A good part of the four-hour drive to Jibhi from Rampur is along a narrow tarred road that hugs the mountainside with the most scenic views of small mountain villages enroute. The route to Jibhi is via the 10,000 feet plus Jalori Pass, which connected Shimla and Kullu in the past.

Jibhi, like many other small villages in Himachal Pradesh, is now on the rural tourism map of the state. The state government has, over the past two years, promoted the idea of rural homestays and has helped local villagers to develop infrastructure in their homes to accommodate tourists. We stayed with Lalit and Leena, a young couple who run the Om Shanti Guest House. Lalit, a native of Jibhi, decided to try and earn a livelihood through opportunities that tourism presented. He organises treks, according to the inclinations of the groups that visit him, which range from hardcore ones in the buffer area of the Great Himalayan National Park to daylong ones around Jibhi itself.

It is the latter kind that we had to opt for, due to the fact that our arrival in Jibhi coincided with that of torrential pre-monsoon showers. We did a four-hour trek to the nearby Chehani Fort on the only clear day that we had. We climbed above Jibhi, past small villages, and then through a reserve forest with large pine, oak, rhododendron and a few chinar trees. While I scanned the area intently for a forktail (a bird found along mountain streams and one that I have not seen till date), we spotted other avian species — the magnificent Himalayan griffon, the beautiful blue-capped rockchat, the verditer flycatcher, the plumbeous redstart and the red-billed blue magpie.
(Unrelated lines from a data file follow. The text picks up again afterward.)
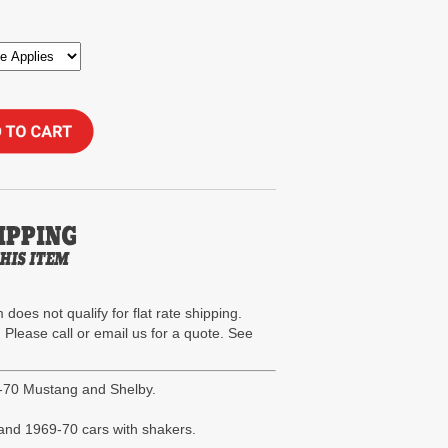
 does not qualify for flat rate shipping.
. Please call or email us for a quote. See
-70 Mustang and Shelby.
r and 1969-70 cars with shakers.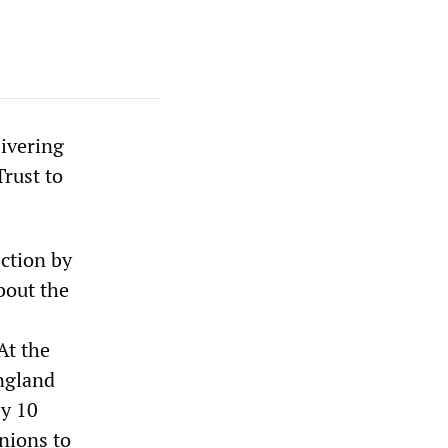
ivering
Trust to
ction by
out the
At the
ngland
by 10
unions to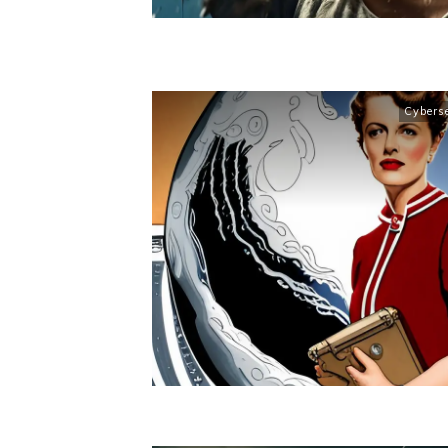
Cybers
The Chehani Fort itself was as fascinating as the trek that took us there. The fort comprised two tall structures made of stone and wood that stood at the end of a village.

The fort is believed to be built around 1450 by Jagat Singh, the king of Kullu. The fort is now maintained by the local community and is used as a temple to house Shringa Rishi, the local deity.

If you enjoy quiet moments like watching birds, insects or the bubbling waters of a mountain stream, if you are not seeking the pleasures of a typical upmarket resort, and if you want to trek through pristine areas, then Jibhi and the nearby villages are the places to be.